**Task to carry out**
Copy out each line of the data that holds the word "lines".

* * * * *

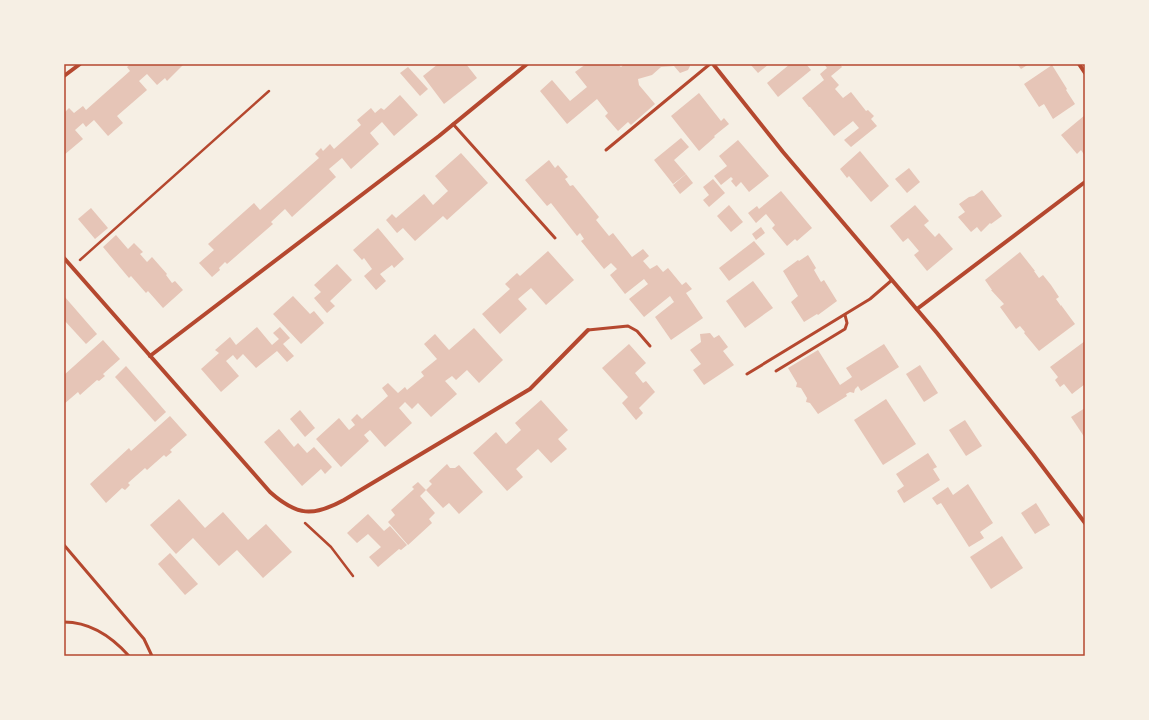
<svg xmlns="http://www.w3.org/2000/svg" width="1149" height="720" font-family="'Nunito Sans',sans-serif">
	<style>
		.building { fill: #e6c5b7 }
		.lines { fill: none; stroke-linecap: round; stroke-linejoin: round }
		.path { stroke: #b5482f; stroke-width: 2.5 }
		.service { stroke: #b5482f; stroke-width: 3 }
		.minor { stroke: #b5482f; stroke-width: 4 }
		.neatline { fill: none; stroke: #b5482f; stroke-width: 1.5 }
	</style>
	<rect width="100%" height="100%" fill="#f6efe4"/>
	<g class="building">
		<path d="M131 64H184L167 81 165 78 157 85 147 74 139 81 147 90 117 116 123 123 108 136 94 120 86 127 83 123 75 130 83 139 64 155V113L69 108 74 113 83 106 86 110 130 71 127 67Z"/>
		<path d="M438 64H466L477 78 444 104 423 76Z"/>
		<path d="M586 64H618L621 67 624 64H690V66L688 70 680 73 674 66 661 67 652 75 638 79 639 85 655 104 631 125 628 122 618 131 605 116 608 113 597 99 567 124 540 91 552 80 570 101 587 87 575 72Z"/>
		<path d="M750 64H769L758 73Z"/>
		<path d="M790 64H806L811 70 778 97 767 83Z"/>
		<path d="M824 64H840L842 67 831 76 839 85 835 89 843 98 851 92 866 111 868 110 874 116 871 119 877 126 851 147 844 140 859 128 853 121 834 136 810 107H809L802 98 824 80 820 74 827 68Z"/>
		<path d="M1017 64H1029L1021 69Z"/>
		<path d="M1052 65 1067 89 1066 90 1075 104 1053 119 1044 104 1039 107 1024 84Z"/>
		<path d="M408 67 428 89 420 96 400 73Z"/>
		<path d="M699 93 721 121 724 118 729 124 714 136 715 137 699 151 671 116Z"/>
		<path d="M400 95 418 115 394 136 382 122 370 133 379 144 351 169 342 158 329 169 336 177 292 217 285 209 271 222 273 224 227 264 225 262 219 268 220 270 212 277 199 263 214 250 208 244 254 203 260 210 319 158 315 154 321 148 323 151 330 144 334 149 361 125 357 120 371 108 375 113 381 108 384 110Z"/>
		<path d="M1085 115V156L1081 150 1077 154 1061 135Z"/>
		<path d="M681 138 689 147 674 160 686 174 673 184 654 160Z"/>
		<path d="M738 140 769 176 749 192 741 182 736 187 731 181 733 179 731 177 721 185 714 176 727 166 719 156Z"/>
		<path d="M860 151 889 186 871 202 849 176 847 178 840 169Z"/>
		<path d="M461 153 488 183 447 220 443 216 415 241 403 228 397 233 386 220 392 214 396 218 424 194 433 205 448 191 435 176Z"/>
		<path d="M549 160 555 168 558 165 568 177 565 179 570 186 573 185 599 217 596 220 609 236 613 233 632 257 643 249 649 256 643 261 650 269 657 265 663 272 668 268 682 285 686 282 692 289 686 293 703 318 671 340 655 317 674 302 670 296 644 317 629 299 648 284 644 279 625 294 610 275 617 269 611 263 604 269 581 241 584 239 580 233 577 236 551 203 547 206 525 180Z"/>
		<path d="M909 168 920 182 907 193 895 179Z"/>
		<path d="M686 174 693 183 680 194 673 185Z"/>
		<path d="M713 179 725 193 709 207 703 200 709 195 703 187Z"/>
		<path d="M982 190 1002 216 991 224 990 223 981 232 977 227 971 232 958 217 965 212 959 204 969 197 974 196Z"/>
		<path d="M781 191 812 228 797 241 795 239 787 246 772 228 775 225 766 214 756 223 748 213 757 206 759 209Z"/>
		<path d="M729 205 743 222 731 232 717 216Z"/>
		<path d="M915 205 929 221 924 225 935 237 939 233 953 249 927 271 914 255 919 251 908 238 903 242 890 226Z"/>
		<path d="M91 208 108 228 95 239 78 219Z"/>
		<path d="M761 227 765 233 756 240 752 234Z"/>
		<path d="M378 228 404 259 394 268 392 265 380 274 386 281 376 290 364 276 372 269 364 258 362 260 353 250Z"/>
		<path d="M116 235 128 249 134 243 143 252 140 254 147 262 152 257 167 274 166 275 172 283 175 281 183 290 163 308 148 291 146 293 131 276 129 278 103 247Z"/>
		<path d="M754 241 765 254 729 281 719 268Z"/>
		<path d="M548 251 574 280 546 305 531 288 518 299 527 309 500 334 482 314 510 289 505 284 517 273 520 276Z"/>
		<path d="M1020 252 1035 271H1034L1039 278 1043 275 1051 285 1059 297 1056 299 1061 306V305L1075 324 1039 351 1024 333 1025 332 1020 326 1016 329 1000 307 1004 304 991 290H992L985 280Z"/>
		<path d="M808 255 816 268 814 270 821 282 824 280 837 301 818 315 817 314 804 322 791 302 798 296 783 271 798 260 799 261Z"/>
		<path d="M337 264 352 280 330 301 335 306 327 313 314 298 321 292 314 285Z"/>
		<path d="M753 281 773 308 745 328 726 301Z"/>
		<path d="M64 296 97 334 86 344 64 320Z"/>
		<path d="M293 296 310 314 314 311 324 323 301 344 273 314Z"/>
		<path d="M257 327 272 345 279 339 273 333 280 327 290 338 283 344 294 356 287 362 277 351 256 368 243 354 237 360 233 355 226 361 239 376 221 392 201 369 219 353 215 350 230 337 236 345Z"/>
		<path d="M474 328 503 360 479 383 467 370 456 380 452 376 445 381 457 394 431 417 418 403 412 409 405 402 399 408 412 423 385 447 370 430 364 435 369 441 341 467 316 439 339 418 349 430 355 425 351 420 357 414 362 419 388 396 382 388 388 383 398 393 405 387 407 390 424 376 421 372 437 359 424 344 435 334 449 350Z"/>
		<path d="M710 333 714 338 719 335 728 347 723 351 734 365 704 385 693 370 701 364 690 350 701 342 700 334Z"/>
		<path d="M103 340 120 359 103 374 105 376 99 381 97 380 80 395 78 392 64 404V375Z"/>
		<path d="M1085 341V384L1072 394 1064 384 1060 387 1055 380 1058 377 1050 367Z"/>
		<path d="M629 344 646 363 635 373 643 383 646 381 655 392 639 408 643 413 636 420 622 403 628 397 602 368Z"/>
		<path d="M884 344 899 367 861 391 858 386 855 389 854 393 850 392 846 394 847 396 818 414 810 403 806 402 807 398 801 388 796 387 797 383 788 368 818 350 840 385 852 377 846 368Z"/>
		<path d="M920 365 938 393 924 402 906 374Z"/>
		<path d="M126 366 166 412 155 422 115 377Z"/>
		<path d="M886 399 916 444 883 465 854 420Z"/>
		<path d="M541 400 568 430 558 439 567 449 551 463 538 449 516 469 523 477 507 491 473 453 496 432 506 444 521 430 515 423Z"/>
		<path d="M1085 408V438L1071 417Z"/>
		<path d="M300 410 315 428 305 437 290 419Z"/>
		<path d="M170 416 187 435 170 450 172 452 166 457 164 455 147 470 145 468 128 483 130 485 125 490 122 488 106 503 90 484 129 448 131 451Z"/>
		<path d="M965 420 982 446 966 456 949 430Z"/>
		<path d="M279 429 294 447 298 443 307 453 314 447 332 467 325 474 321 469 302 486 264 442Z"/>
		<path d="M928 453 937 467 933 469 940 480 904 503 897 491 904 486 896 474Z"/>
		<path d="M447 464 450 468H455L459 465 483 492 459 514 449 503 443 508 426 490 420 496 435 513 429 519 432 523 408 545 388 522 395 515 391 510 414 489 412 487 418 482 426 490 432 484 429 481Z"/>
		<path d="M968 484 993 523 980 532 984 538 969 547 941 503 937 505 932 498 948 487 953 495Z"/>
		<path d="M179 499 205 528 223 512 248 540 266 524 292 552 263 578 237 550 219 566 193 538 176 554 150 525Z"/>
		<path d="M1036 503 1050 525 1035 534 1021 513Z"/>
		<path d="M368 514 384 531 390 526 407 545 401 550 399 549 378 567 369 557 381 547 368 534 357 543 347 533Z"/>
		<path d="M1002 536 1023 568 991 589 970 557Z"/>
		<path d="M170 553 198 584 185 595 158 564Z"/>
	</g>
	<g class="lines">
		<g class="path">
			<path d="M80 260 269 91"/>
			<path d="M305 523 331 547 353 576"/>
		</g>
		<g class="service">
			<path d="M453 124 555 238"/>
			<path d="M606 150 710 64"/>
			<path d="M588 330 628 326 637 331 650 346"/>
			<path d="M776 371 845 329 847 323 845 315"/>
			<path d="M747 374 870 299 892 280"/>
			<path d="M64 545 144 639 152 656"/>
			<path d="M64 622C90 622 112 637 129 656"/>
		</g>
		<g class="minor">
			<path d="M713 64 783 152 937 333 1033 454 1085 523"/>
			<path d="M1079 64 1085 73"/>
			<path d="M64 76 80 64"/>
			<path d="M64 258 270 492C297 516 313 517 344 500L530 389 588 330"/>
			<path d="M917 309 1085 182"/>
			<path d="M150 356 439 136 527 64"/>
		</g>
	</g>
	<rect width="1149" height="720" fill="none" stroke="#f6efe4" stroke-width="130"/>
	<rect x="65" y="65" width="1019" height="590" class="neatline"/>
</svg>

* * * * *

**The completed task**
		.lines { fill: none; stroke-linecap: round; stroke-linejoin: round }
	<g class="lines">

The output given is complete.